=== Document extract ===

_____

# 870 Jamming?



## ruttecht

My son and I bought a Benelli Nova and a 870 Remington super Mag. Today when we were out shooting clays, his 870 kept jamming at the breech bolt and would not eject the old shell when cycling the action. I took it apart on the tailgate of my truck but could find nothing wrong with it. I put it back together and when you use the action bar lock, it cycles just fine, but if you try to run shells through it, it jams for some reason and does not want to cycle. It has never jammed before and has been a great gun, we have always cleaned them when we use them. we were using 2-3/4 inch Winchester Target 7 Game loads this time. Could it be the ammunition or should I just see what they will do under warranty. Has anyone else had this kind of problem? We are just getting into hunting and clays so we are far from being an expert at this so I thought I would ask someone smarter than me.
Thanks for any help.
Roger


----------



## Bob Aronsohn

Hello Rutt,

That is where I would start, the ammo? Shoot some differen't ammo through it first before trying to have it fixed. When you mentioned that the shell would not eject do you mean the shell won't extract from the chamber after firing the hull? If so, it's a dead give away that those are steel heads on those hulls and that is why they are sticking in the chamber after firing them! They are pure junk shells, the Benelli will extract them with there rotating bolt.

Try some better ammo and I bet it will work just fine.

Bob A.


----------



## ruttecht

Thanks Bob, I will try some different ammo and see how it goes!


----------



## southdakbearfan

where is it jamming, if its when the shell is coming out of the magazine, there is a small tab on the left side of the action that gets bent out and catches the back of the shells as they go by.


----------



## taddy1340

My 870 jams too, but when I eject. I've tried various brands, but still jams. I should break it down and give it a good once over.

_____

=== Records supplied ===
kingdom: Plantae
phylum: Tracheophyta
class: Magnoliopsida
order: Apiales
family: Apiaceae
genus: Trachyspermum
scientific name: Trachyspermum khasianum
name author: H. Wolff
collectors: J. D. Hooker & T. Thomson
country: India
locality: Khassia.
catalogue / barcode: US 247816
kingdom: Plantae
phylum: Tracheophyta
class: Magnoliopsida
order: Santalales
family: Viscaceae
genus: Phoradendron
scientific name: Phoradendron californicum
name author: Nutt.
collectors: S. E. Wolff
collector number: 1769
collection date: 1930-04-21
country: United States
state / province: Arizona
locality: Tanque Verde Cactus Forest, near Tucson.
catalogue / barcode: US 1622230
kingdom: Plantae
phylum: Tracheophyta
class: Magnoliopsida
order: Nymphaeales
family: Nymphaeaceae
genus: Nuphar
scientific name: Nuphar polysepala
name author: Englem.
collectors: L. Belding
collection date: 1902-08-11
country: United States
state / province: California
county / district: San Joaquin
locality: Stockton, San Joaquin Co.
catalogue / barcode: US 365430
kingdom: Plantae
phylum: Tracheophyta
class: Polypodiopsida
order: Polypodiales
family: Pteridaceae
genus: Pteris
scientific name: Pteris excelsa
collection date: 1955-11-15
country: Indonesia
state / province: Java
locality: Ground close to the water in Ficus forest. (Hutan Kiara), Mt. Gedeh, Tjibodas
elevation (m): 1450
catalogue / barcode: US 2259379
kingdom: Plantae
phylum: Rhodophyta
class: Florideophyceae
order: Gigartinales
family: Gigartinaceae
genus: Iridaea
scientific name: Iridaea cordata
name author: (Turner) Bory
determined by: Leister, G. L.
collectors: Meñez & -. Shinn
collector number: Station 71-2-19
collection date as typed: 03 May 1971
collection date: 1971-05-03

_____

=== Tasks for this exercise ===
(1) Echo the stretch of the 870 jamming thread from "Thanks Bob, I" through "they go by.", word for word.
(2) Carry on the 870 jamming thread from the point where it stops.
The records come from a separate source.

=== Answers given ===
(1)
Thanks Bob, I will try some different ammo and see how it goes!


----------



## southdakbearfan

where is it jamming, if its when the shell is coming out of the magazine, there is a small tab on the left side of the action that gets bent out and catches the back of the shells as they go by.

(2)
----------



## southdakbearfan

as said before, there is a small tab, just above the carrier on the reciever when u take it apart. As wear and tear goes on the gun, it seems to bend in a bit. If you slightly bend it out, the shells will stop catching as they come out of the magazine, if that is the problem you have.


----------



## brownitsdown

I have both a 12 and a 20ga and its never jamed before. i usually just shoot the low brass remington 6 or 7 1/2 shot and never had a problem.


----------



## ruttecht

It is jamming after it is shot when you try to pull the fore end back to cycle the action and load another shell. The fore end does not want to come back and eject the shell and I could not push the action bar lock up to release it either. It cycles through fine when I use the action bar lock release when it is empty. I looked in the ejection port and the only tab on the left side of the receiver looks to be in great shape. It does not look worn or bent at all. Keep in mind that this gun has only 100 to 125 rounds run through it and is basically new. The shells we were using had steel heads, where as before we had used shot shells with a brass head. I don't know if that makes a difference but I am going to try to go back to those and see how it shoots. My Benelli operates fine on either so I am hoping that it is only the ammunition. I know my son was dissapointed that his 870 failed to operate correctly even though he did not say so. Thanks for all of the input and ideas on this, it is really appreciated.
Roger


----------



## southdakbearfan

Is the shell sticking after it comes out of the magazine? Failing to come up in line with the barrel, making it impossible to close the action? If it is, that is exactly where it is catching. Have fixed several friends 870's as said above with the same problem. Shell is just catching.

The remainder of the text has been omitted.